In conclusion, I resolve issue (1) against the appellant.

Issue (2)

This puts in question the identity of the body on which PW1 performed an autopsy as that of the deceased wife of the appellant. It is submitted that as the appellant was still on the run when autopsy was performed, he could not have identified the body to PW1 as that of his wife.

It is true that PW1 must be mistaken in his evidence when he testified that it was the appellant who identified the corpse on which he (PW 1) performed an autopsy as that of his (appellant’s) wife. The examination was performed on 14/11/ 92; the appellant was on the run then, as he was not arrested until 20/11/92. But this error, in my respectful view, does not occasion any miscarriage of justice. That it was on the body of appellant’s deceased wife that PW 1 performed an autopsy is borne out by the following –

(a) PW3 and PW4 who knew her before the date of the incident saw her body lying naked in appellant’s farm with a deep cut to her throat. She was pregnant at the time.

(b) They reported to the police. The police brought a photographer to the farm who took the picture of the deceased while lying on the ground dead. The police, together with PW3 and PW4, on 12/11/92 conveyed the corpse of appellant’s deceased wife to the hospital mortuary where PW1 performed an autopsy.

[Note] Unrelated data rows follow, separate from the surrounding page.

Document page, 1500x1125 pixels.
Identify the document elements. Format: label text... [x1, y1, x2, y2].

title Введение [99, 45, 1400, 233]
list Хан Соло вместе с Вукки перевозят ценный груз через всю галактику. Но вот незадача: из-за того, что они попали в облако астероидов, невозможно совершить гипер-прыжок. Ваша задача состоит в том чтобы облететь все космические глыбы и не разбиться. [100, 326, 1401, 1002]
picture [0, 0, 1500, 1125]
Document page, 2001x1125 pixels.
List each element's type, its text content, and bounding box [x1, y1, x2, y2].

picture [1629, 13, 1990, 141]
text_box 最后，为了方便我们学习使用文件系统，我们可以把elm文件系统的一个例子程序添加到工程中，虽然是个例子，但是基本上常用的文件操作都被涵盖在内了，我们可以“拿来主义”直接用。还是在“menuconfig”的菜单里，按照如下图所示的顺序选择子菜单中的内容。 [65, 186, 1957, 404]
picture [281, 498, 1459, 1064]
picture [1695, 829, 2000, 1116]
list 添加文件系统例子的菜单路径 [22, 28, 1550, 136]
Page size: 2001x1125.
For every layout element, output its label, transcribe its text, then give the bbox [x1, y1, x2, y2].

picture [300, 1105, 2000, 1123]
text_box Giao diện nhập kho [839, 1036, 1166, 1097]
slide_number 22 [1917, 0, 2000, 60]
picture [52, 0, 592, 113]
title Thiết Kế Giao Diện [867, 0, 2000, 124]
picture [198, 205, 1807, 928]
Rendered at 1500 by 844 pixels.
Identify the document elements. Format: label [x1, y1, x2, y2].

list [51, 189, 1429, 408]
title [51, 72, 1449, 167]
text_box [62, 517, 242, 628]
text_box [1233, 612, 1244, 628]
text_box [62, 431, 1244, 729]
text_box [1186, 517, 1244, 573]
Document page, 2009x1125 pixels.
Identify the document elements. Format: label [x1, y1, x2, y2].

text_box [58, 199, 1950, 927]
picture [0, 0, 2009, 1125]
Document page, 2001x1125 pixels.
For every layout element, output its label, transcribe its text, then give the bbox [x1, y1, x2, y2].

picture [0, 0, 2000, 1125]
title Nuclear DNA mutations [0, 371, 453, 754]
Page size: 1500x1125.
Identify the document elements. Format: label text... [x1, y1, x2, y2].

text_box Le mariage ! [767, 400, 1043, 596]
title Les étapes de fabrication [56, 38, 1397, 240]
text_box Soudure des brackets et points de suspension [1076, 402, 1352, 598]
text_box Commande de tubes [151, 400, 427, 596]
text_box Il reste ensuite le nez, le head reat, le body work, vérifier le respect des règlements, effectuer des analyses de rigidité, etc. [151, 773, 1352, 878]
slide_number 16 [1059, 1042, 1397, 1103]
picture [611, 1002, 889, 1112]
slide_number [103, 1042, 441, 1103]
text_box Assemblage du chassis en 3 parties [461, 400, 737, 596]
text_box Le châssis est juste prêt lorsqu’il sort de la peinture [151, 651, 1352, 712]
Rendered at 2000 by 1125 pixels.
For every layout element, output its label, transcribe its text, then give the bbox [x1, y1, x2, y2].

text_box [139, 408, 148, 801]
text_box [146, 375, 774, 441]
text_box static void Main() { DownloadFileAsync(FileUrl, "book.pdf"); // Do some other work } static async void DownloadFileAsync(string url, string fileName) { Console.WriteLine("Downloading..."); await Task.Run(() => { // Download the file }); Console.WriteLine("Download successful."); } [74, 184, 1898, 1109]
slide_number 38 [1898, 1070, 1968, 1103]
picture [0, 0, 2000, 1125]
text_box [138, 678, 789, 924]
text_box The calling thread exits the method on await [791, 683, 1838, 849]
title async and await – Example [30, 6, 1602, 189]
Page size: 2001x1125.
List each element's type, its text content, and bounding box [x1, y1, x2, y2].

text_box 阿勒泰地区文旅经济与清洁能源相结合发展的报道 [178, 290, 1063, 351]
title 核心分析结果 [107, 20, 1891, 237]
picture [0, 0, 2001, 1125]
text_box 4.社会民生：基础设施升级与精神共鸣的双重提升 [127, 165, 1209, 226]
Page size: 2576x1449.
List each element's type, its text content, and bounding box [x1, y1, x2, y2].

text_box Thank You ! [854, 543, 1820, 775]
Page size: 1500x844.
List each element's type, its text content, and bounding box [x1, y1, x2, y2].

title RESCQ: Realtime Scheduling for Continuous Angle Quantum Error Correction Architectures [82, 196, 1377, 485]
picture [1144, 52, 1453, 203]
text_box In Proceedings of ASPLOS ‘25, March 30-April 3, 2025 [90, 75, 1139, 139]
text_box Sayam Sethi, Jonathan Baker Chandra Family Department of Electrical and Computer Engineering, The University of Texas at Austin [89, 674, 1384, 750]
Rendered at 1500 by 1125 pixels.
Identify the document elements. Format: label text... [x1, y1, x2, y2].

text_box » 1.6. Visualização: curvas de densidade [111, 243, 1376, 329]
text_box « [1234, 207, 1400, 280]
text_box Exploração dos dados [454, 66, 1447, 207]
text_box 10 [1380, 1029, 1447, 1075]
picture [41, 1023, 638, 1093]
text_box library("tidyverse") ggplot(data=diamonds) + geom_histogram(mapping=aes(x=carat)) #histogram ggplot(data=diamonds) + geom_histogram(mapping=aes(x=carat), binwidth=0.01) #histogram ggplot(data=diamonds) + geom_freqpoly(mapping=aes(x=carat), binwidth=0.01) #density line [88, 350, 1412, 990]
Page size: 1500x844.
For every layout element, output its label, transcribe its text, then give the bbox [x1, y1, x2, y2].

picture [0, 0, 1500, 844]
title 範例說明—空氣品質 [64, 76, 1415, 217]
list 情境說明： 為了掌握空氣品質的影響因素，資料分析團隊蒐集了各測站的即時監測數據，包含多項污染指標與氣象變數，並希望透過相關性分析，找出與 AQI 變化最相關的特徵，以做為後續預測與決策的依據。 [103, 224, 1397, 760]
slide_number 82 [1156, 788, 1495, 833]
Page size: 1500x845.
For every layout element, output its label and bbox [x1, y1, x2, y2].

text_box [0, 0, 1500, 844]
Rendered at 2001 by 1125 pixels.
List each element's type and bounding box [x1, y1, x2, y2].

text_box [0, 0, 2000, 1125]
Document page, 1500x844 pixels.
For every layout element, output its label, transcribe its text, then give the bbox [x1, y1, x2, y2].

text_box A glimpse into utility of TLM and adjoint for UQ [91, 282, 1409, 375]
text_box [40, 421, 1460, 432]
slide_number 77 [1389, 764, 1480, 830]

(c) The corpse PW1 performed a post-mortem examination on had a deep cut to the throat and the deceased was in an advanced stage of pregnancy at the time of her death.

(d) The appellant admitted his late wife was carrying an eight month pregnancy at the time he saw her last.

On the facts above, there can be no doubt that it was on the corpse of appellant’s deceased wife, Josephine that PW1 performed an autopsy. I do not think this is a case where identification of the deceased could be said to be in or in doubt.

I, therefore, resolve issue 2 against the appellant.

Finally, the two issues raised in this appeal having been resolved against the appellant, I must conclude that his appeal fails and it is hereby dismissed by me. I affirm the judgment of the court below which, in turn, affirmed the conviction of the appellant for the murder of Josephine Pius Nweke and the sentence of death passed on him.